Une infirmière sortit de la chambre au moment où il entrait. Il lui présenta sa carte de visite et elle le laissa seul avec son ami, après l'avoir averti de bien verrouiller la porte et de tirer la sonnette en cas d'urgence.
Après avoir fermé la porte à clé tel qu'exigé, il porta son regard vers le lit installé dans le coin de la pièce. Un grand rideau blanc le dissimulait des regards. Lucian l'écarta lentement, découvrant avec effarement le visage blême de son ami. Ses yeux clos étaient cernés, une éraflure marquait sa joue droite et une entaille rouge démarquait de son cou blanc. Des pansements appropriés avaient été appliqués sur les lacérations mais elles ne paraissaient pas moins, à cause des gouttes de sang qui tachaient les bandages.
Yoshito semblait dormir profondément, d'un sommeil lourd et médicamenteux, exempt de tout rêve ou cauchemar. Il hésita à l'éveiller, mais il était bien trop inquiet et appela finalement d'une voix douce, accompagnée d'une pression sur l'épaule:
-Yoshito, m'entends-tu?
Les paupières de son ami frémirent et ses yeux noirs s'ouvrirent, remplis de confusion et fixant le plafond. Cela ne dura qu'une seconde. Tout de suite après, un éclair de panique traversa son regard et il poussa un gémissement, commençant à se débattre vivement. Lucian fronça les sourcils, perturbé par la violence de sa réaction, et lui attrapa une nouvelle fois les épaules pour le forcer à rester immobile.
«-Tout va bien, Yoshito, tu es en sécurité, » dit-il d'un ton rassurant. «Regarde-moi. »
Il obtempéra, et se calma en voyant son ami.
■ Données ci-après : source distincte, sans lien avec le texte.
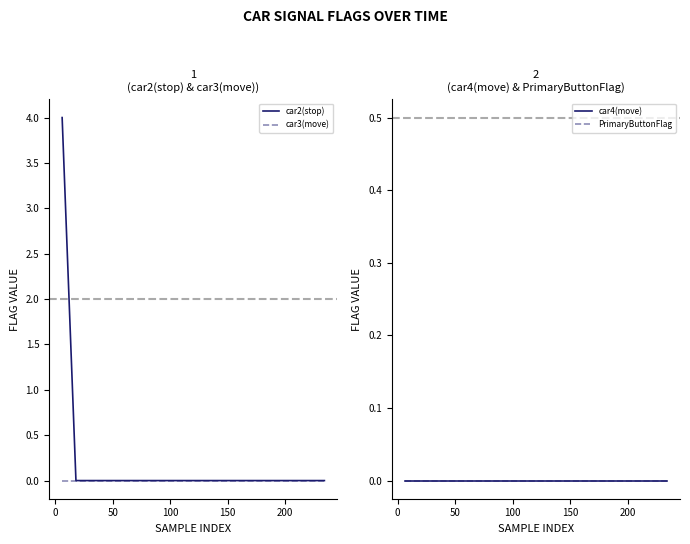

What is the maximum value shown in the chart?

4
«-Détache-moi, »murmura-t-il faiblement.
-D'accord, mais tu dois me promettre de ne pas chercher à t'enfuir.
-Pourquoi voudrai-je m'enfuir? Si je suis à l'hôpital, c'est qu'il doit y avoir une bonne raison.
Lucian se détendit en constatant que Yoshito semblait revenir à lui-même, et lui détacha la main droite. Il n'avait même pas eu le temps de commencer à défaire le lien de l'autre que son ami lui attrapa le poignet d'un geste brusque. Une lueur de détresse dans le regard, il articula difficilement:
-Dans la poche de mon manteau sur la chaise, il y a une lettre rose. Peux-tu aller la chercher et me la lire?
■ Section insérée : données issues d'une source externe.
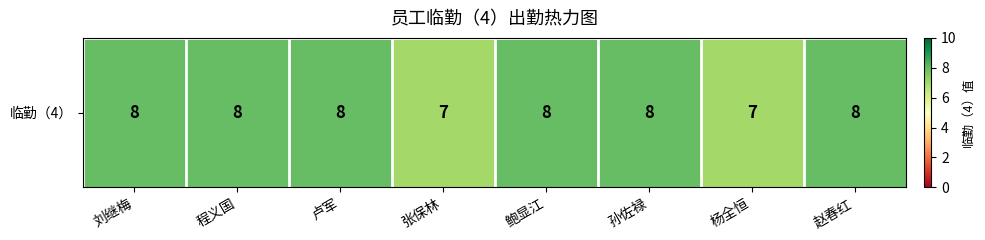

Reading left to right, list all the values displayed in this chart.

刘继梅=8	程义国=8	卢军=8	张保林=7	鲍显江=8	孙佐禄=8	杨全恒=7	赵春红=8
-Yoshito... Calme-toi, il n'y a pas de raison de t'affoler autant. J'étais vraiment inquiet, tu sais. Qu'est-il arrivé?
-Je vais tout te raconter après, je te le promets. Mais pour l'instant, j'ai besoin de savoir ce que Naoko m'a écrit...
-C'est la lettre de Naoko? Je croyais que tu l'avais déjà lue.
-C'est une autre. Je l'ai reçue cette nuit.
Lucian renonça à poser des questions malgré la sensation de malaise qui grandissait dans son estomac. Rien de tout cela n'était normal. Ces lettres de Naoko, cette nuit passée dans un quartier non répertorié et la détresse de Yoshito... Il alla tout de même quérir la lettre et l'apporta jusqu'au lit, s'asseyant sur le côté et regardant son ami droit dans les yeux.
-Yoshito, je ne suis pas certain que dans ton état...
-Lis-la. S'il te plaît.
L'entendre dire «s'il te plaît » dans ce pareille circonstances, avec ce ton presque suppliant, était complètement inhabituel et Lucian prit encore plus conscience de la gravité de la situation. En silence, il ouvrit la lettre et commença sa lecture.